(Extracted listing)
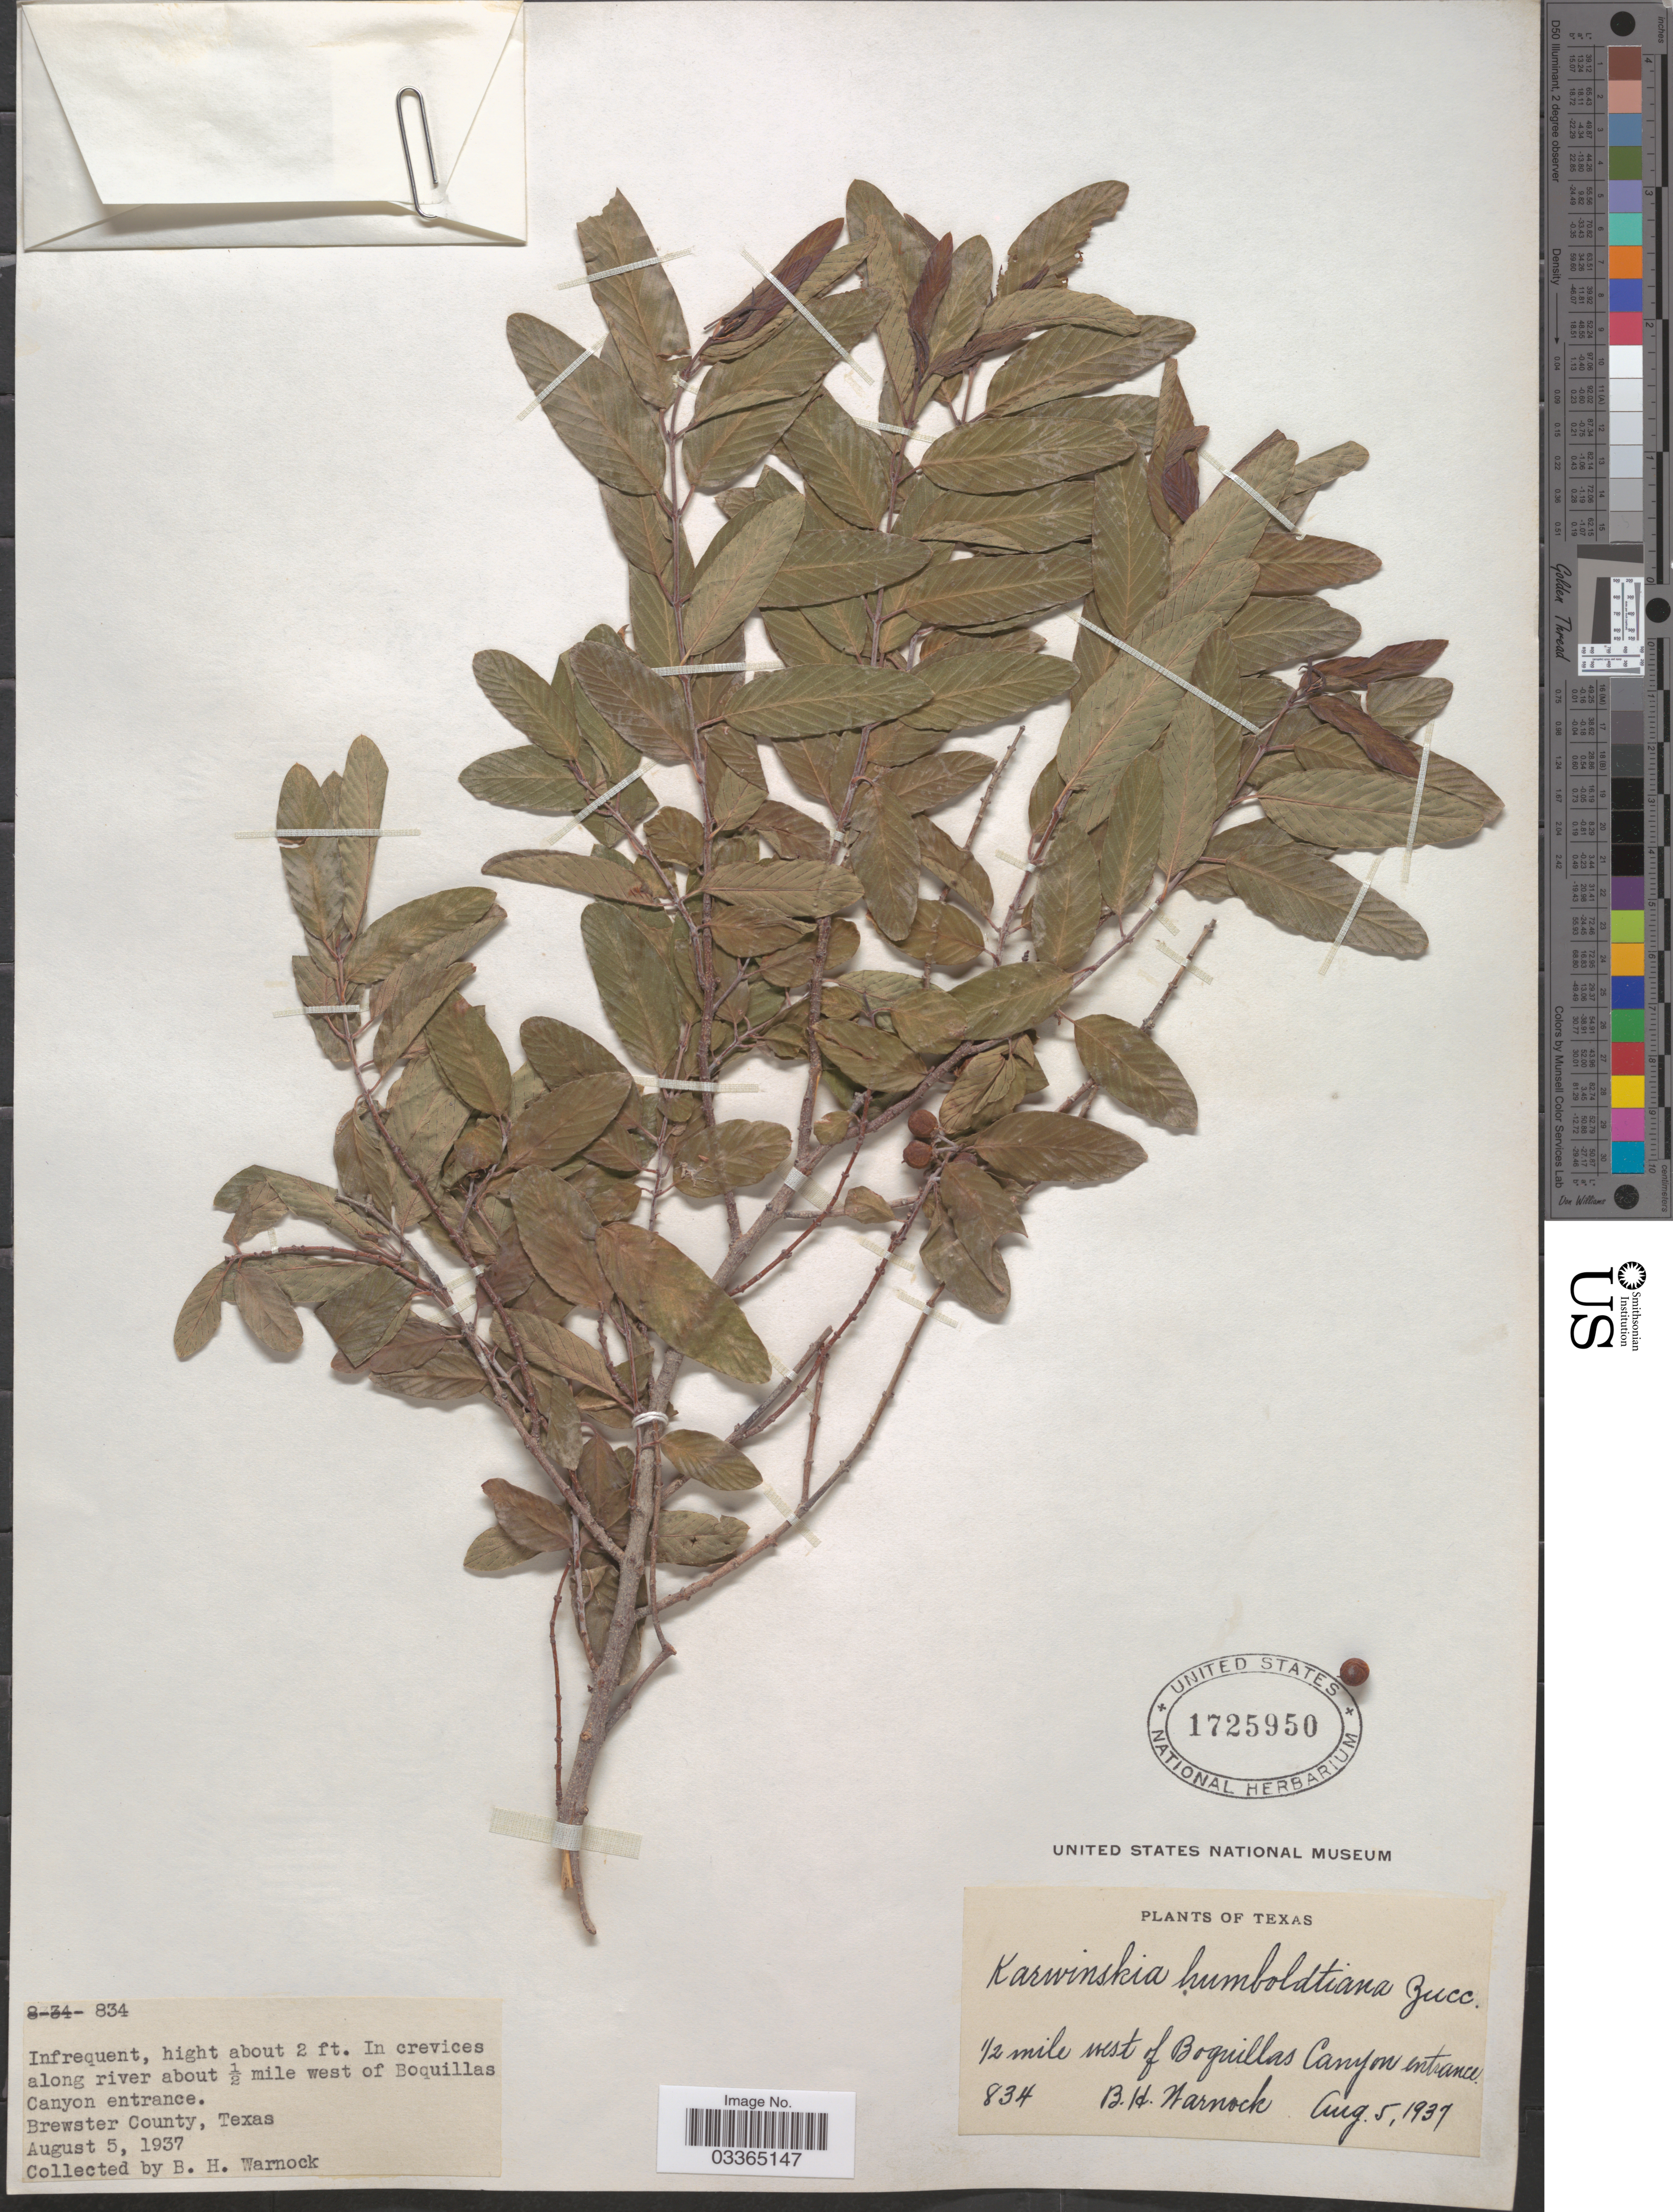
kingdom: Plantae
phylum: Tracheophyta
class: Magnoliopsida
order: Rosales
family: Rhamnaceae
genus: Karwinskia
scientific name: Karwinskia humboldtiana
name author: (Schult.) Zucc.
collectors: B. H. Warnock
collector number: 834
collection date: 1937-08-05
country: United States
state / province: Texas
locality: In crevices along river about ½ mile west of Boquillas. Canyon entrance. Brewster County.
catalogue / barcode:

- THE EXERCISE
Return each line of the listing verbatim, omitting the picture line.

- RESPONSE
kingdom: Plantae
phylum: Tracheophyta
class: Magnoliopsida
order: Rosales
family: Rhamnaceae
genus: Karwinskia
scientific name: Karwinskia humboldtiana
name author: (Schult.) Zucc.
collectors: B. H. Warnock
collector number: 834
collection date: 1937-08-05
country: United States
state / province: Texas
locality: In crevices along river about ½ mile west of Boquillas. Canyon entrance. Brewster County.
catalogue / barcode:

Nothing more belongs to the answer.